### Exercise material
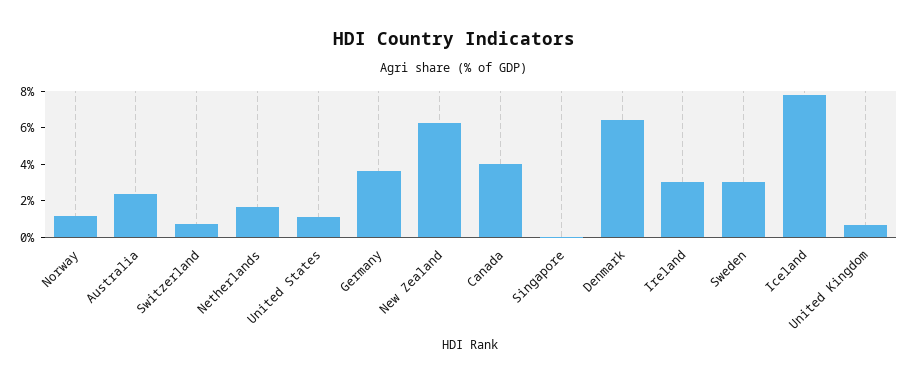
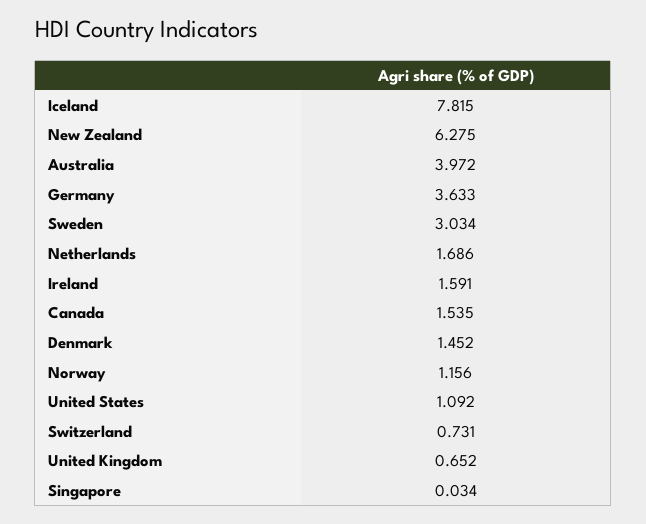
  {
    "Norway": 1.156,
-   "Australia": 2.5,
+   "Australia": 3.972,
    "Switzerland": 0.731,
    "Netherlands": 1.686,
    "United States": 1.092,
    "Germany": 3.633,
    "New Zealand": 6.275,
-   "Canada": 4,
+   "Canada": 1.535,
    "Singapore": 0.034,
-   "Denmark": 6.5,
+   "Denmark": 1.452,
-   "Ireland": 3,
+   "Ireland": 1.591,
    "Sweden": 3.034,
    "Iceland": 7.815,
    "United Kingdom": 0.652
  }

### Work to complete
Write out the data exactly, and exclude every picture it holds.

### Exercise result
  {
    "Norway": 1.156,
-   "Australia": 2.5,
+   "Australia": 3.972,
    "Switzerland": 0.731,
    "Netherlands": 1.686,
    "United States": 1.092,
    "Germany": 3.633,
    "New Zealand": 6.275,
-   "Canada": 4,
+   "Canada": 1.535,
    "Singapore": 0.034,
-   "Denmark": 6.5,
+   "Denmark": 1.452,
-   "Ireland": 3,
+   "Ireland": 1.591,
    "Sweden": 3.034,
    "Iceland": 7.815,
    "United Kingdom": 0.652
  }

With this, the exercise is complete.